Gene therapy is potentially a very powerful therapeutic tool applicable to a wide range of diseases including several blood disorders. After years of failure, there have been recent successes in the treatment of infants with immunodeficiency and in selected patients with malignancy. The basis of the technique is the insertion of a new functional gene into a cell (Fig 51.3). The gene is introduced into the target cell by use of a ‘vector’. Disabled viruses are commonly used as vectors because they can undertake tasks necessary for successful gene transfer such as binding to the target cell and delivering the viral genome to the nucleus for transcription. Non-viral vectors based on plasmid DNA produced in bacteria and combined with lipids are also used. The optimum vector and delivery method is likely to vary depending on the disease under treatment. Early protocols mainly involved an ex vivo approach where the gene was inserted into cells taken from the patient. However, more recently the vector is normally given directly to the patient (in vivo approach). The problems have been numerous and have included difficulties in characterising and accessing the target cells, poor efficacy of gene transfer, short-lived expression of the newly introduced gene, and safety issues. The latter especially relate to viral vectors which have caused clinical symptoms of infection and induced massive immunological responses. Two children cured of their immunodeficiency by gene therapy subsequently developed leukaemia as a result of insertional mutagenesis.

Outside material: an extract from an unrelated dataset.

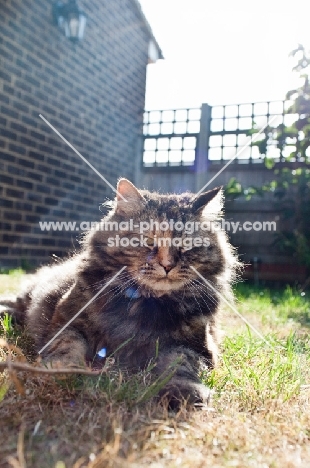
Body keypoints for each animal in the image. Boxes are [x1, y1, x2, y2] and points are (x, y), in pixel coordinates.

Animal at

As single-gene disorders, both haemophilia and thalassaemia are good candidates for cure by gene therapy. Haemophilia is a particularly attractive target disease as only a very small sustained increase in factor VIII or IX levels (1–2%) significantly reduces the bleeding tendency. A variety of methods for transferring genes for factor VIII and IX are under investigation. No single technique has emerged as being definitely superior. Animal studies with viral-derived vectors suggest that it is possible to provide sustained therapeutic levels of the clotting factors. Allowing the possibility that gene therapy for haemophilia may involve unforeseen risks, a number of carefully designed clinical studies in consenting patients are under way. In an early trial, a small number of patients with severe haemophilia B were treated using a non-pathogenic, non-integrating adeno-associated virus (AAV) as a DNA carrier. An intravenous schedule with gradually increased doses was used. Patients achieved increased factor IX levels with sustained clinical benefit, some being able to stop prophylactic factor IX treatment. In thalassaemia initial efforts at gene therapy have been directed against diseases of the β-globin gene. The therapeutic strategy involves insertion of a normally functioning γ-globin or β-globin gene into the patient’s haematopoietic stem cells. At the time of writing, one patient with β-thalassaemia has been rendered transfusion independent following gene therapy but it is unclear if this was fortuitous or if this success can be reproduced in larger trials.

Gene therapy is also likely to have a role in malignant disorders. Leukaemia is essentially a genetic disease and, in theory, gene therapy could eventually be used to correct the abnormality in the malignant cell and cure the patient with minimal side-effects. Alternatively, gene therapy might be used to augment the patient’s own immune response against malignant cells.